- Recorded information:

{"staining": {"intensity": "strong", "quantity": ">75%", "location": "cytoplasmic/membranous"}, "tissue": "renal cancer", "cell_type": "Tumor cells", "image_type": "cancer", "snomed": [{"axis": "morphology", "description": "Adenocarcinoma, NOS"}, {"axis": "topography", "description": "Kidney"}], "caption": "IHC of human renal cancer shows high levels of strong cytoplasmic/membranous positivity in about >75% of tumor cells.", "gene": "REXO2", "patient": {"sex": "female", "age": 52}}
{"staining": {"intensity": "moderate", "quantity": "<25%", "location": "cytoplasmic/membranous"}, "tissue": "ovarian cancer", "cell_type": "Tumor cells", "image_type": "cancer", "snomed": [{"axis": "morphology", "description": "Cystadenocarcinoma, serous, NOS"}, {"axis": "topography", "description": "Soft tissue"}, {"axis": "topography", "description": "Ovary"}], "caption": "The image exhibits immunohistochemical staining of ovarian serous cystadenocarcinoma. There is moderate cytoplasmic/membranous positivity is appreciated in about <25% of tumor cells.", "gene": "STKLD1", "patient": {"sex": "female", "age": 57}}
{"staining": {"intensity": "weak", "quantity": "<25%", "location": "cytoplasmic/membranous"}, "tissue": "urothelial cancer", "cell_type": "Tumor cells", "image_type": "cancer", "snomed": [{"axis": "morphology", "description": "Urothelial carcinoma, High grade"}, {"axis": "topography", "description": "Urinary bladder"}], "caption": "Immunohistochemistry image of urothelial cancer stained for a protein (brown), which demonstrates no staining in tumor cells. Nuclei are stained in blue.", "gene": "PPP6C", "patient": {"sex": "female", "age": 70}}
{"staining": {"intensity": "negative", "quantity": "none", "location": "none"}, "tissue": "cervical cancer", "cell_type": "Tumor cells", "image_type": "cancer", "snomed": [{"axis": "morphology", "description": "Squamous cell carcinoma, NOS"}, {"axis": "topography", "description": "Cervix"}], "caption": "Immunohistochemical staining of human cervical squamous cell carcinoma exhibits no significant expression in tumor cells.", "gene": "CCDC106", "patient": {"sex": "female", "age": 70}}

- Your goal: Type out the listing again with nothing changed.

- Solution for this exercise:
{"staining": {"intensity": "strong", "quantity": ">75%", "location": "cytoplasmic/membranous"}, "tissue": "renal cancer", "cell_type": "Tumor cells", "image_type": "cancer", "snomed": [{"axis": "morphology", "description": "Adenocarcinoma, NOS"}, {"axis": "topography", "description": "Kidney"}], "caption": "IHC of human renal cancer shows high levels of strong cytoplasmic/membranous positivity in about >75% of tumor cells.", "gene": "REXO2", "patient": {"sex": "female", "age": 52}}
{"staining": {"intensity": "moderate", "quantity": "<25%", "location": "cytoplasmic/membranous"}, "tissue": "ovarian cancer", "cell_type": "Tumor cells", "image_type": "cancer", "snomed": [{"axis": "morphology", "description": "Cystadenocarcinoma, serous, NOS"}, {"axis": "topography", "description": "Soft tissue"}, {"axis": "topography", "description": "Ovary"}], "caption": "The image exhibits immunohistochemical staining of ovarian serous cystadenocarcinoma. There is moderate cytoplasmic/membranous positivity is appreciated in about <25% of tumor cells.", "gene": "STKLD1", "patient": {"sex": "female", "age": 57}}
{"staining": {"intensity": "weak", "quantity": "<25%", "location": "cytoplasmic/membranous"}, "tissue": "urothelial cancer", "cell_type": "Tumor cells", "image_type": "cancer", "snomed": [{"axis": "morphology", "description": "Urothelial carcinoma, High grade"}, {"axis": "topography", "description": "Urinary bladder"}], "caption": "Immunohistochemistry image of urothelial cancer stained for a protein (brown), which demonstrates no staining in tumor cells. Nuclei are stained in blue.", "gene": "PPP6C", "patient": {"sex": "female", "age": 70}}
{"staining": {"intensity": "negative", "quantity": "none", "location": "none"}, "tissue": "cervical cancer", "cell_type": "Tumor cells", "image_type": "cancer", "snomed": [{"axis": "morphology", "description": "Squamous cell carcinoma, NOS"}, {"axis": "topography", "description": "Cervix"}], "caption": "Immunohistochemical staining of human cervical squamous cell carcinoma exhibits no significant expression in tumor cells.", "gene": "CCDC106", "patient": {"sex": "female", "age": 70}}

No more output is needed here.